_Dataset content_:
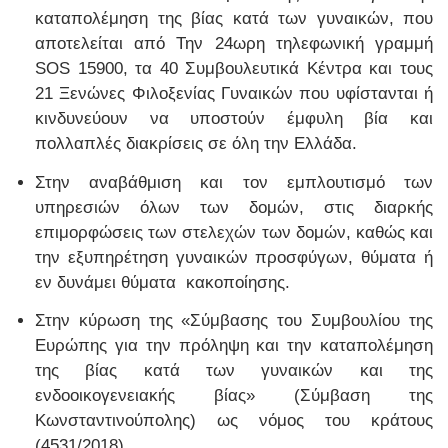
καταπολέμηση της βίας κατά των γυναικών, που
αποτελείται από Την 24ωρη τηλεφωνική γραμμή
SOS 15900, τα 40 Συμβουλευτικά Κέντρα και τους
21 Ξενώνες Φιλοξενίας Γυναικών που υφίστανται ή
κινδυνεύουν να υποστούν έμφυλη βία και
πολλαπλές διακρίσεις σε όλη την Ελλάδα.
Στην αναβάθμιση και τον εμπλουτισμό των
υπηρεσιών όλων των δομών, στις διαρκής
επιμορφώσεις των στελεχών των δομών, καθώς και
την εξυπηρέτηση γυναικών προσφύγων, θύματα ή
εν δυνάμει θύματα κακοποίησης.
Στην κύρωση της «Σύμβασης του Συμβουλίου της
Ευρώπης για την πρόληψη και την καταπολέμηση
της βίας κατά των γυναικών και της
ενδοοικογενειακής βίας» (Σύμβαση της
Κωνσταντινούπολης) ως νόμος του κράτους
(4531/2018)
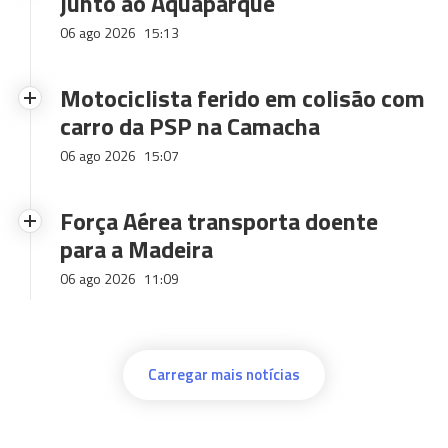
junto ao Aquaparque
06 ago 2026
15:13
Motociclista ferido em colisão com
carro da PSP na Camacha
06 ago 2026
15:07
Força Aérea transporta doente
para a Madeira
06 ago 2026
11:09
Carregar mais notícias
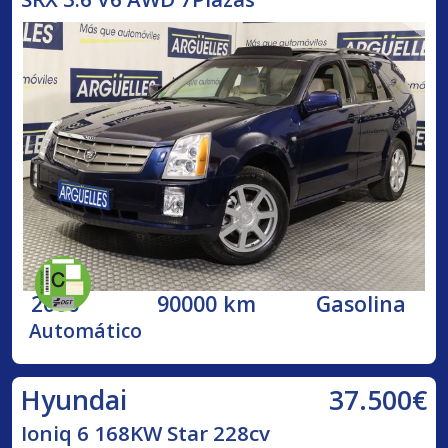
2006
90000 km
Gasolina
Automático
37.500€
Hyundai
Ioniq 6 168KW Star 228cv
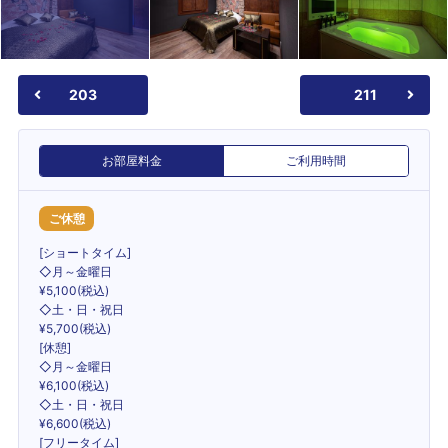
203
211
お部屋料金
ご利用時間
ご休憩
[ショートタイム]
◇月～金曜日
¥5,100(税込)
◇土・日・祝日
¥5,700(税込)
[休憩]
◇月～金曜日
¥6,100(税込)
◇土・日・祝日
¥6,600(税込)
[フリータイム]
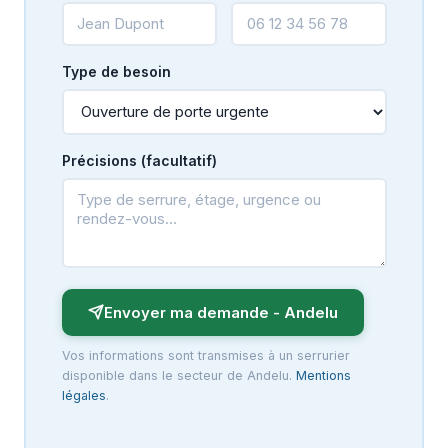
Type de besoin
Précisions (facultatif)
Envoyer ma demande - Andelu
Vos informations sont transmises à un serrurier
disponible dans le secteur de Andelu.
Mentions
légales
.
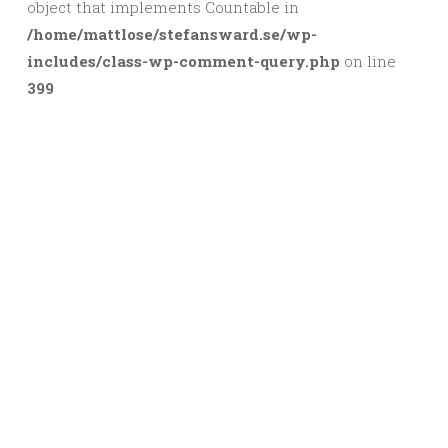
object that implements Countable in
/home/mattlose/stefansward.se/wp-
includes/class-wp-comment-query.php
on line
399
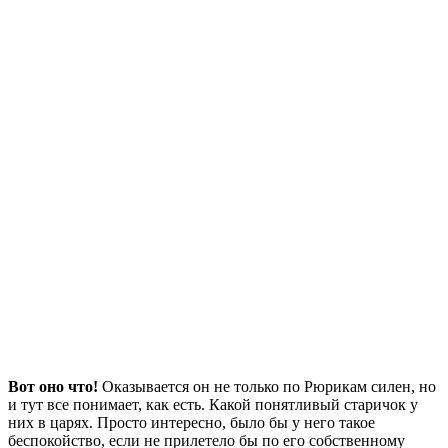
Вот оно что!
Оказывается он не только по Рюрикам силен, но
и тут все понимает, как есть. Какой понятливый старичок у
них в царях. Просто интересно, было бы у него такое
беспокойство, если не прилетело бы по его собственному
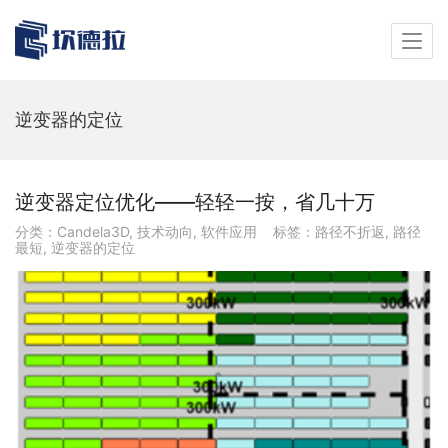
逆变器的定位
逆变器定位优化——轻轻一按，省几十万
分类：
Candela3D
,
技术动向
,
软件应用
标签：
路径不折返
,
路径
最短
,
逆变器的定位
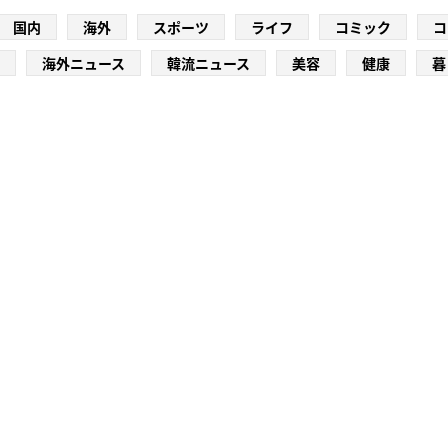
国内
海外
スポーツ
ライフ
コミック
コ
海外ニュース
韓流ニュース
美容
健康
暮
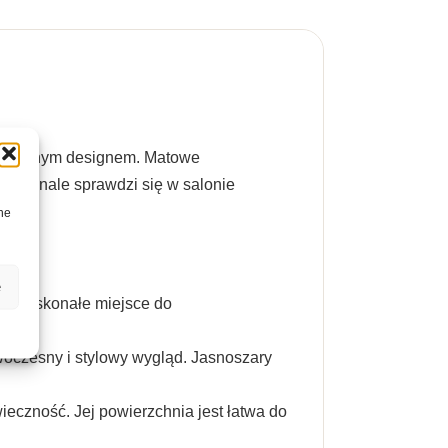
 subtelnym designem. Matowe
 doskonale sprawdzi się w salonie
ne
e
 To doskonałe miejsce do
woczesny i stylowy wygląd. Jasnoszary
eczność. Jej powierzchnia jest łatwa do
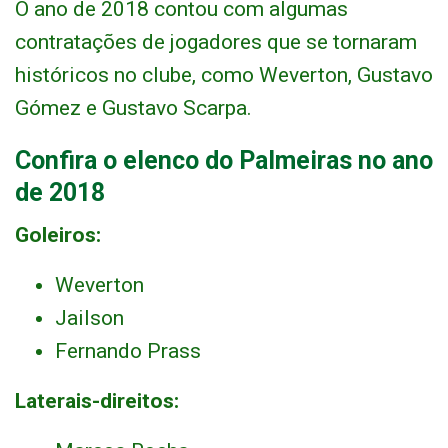
O ano de 2018 contou com algumas
contratações de jogadores que se tornaram
históricos no clube, como Weverton, Gustavo
Gómez e Gustavo Scarpa.
Confira o elenco do Palmeiras no ano
de 2018
Goleiros:
Weverton
Jailson
Fernando Prass
Laterais-direitos:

_Brief_:
Reproduce the text of all the material above word for word, leaving the pictures out of your answer.

_Task output_:
καταπολέμηση της βίας κατά των γυναικών, που
αποτελείται από Την 24ωρη τηλεφωνική γραμμή
SOS 15900, τα 40 Συμβουλευτικά Κέντρα και τους
21 Ξενώνες Φιλοξενίας Γυναικών που υφίστανται ή
κινδυνεύουν να υποστούν έμφυλη βία και
πολλαπλές διακρίσεις σε όλη την Ελλάδα.
Στην αναβάθμιση και τον εμπλουτισμό των
υπηρεσιών όλων των δομών, στις διαρκής
επιμορφώσεις των στελεχών των δομών, καθώς και
την εξυπηρέτηση γυναικών προσφύγων, θύματα ή
εν δυνάμει θύματα κακοποίησης.
Στην κύρωση της «Σύμβασης του Συμβουλίου της
Ευρώπης για την πρόληψη και την καταπολέμηση
της βίας κατά των γυναικών και της
ενδοοικογενειακής βίας» (Σύμβαση της
Κωνσταντινούπολης) ως νόμος του κράτους
(4531/2018)
junto ao Aquaparque
06 ago 2026
15:13
Motociclista ferido em colisão com
carro da PSP na Camacha
06 ago 2026
15:07
Força Aérea transporta doente
para a Madeira
06 ago 2026
11:09
Carregar mais notícias
2006
90000 km
Gasolina
Automático
37.500€
Hyundai
Ioniq 6 168KW Star 228cv
203
211
お部屋料金
ご利用時間
ご休憩
[ショートタイム]
◇月～金曜日
¥5,100(税込)
◇土・日・祝日
¥5,700(税込)
[休憩]
◇月～金曜日
¥6,100(税込)
◇土・日・祝日
¥6,600(税込)
[フリータイム]
Type de besoin
Précisions (facultatif)
Envoyer ma demande - Andelu
Vos informations sont transmises à un serrurier
disponible dans le secteur de Andelu.
Mentions
légales
.
object that implements Countable in
/home/mattlose/stefansward.se/wp-
includes/class-wp-comment-query.php
on line
399
Вот оно что!
Оказывается он не только по Рюрикам силен, но
и тут все понимает, как есть. Какой понятливый старичок у
них в царях. Просто интересно, было бы у него такое
беспокойство, если не прилетело бы по его собственному
逆变器的定位
逆变器定位优化——轻轻一按，省几十万
分类：
Candela3D
,
技术动向
,
软件应用
标签：
路径不折返
,
路径
最短
,
逆变器的定位
国内
海外
スポーツ
ライフ
コミック
コ
海外ニュース
韓流ニュース
美容
健康
暮
 subtelnym designem. Matowe
 doskonale sprawdzi się w salonie
ne
e
 To doskonałe miejsce do
woczesny i stylowy wygląd. Jasnoszary
eczność. Jej powierzchnia jest łatwa do
O ano de 2018 contou com algumas
contratações de jogadores que se tornaram
históricos no clube, como Weverton, Gustavo
Gómez e Gustavo Scarpa.
Confira o elenco do Palmeiras no ano
de 2018
Goleiros:
Weverton
Jailson
Fernando Prass
Laterais-direitos:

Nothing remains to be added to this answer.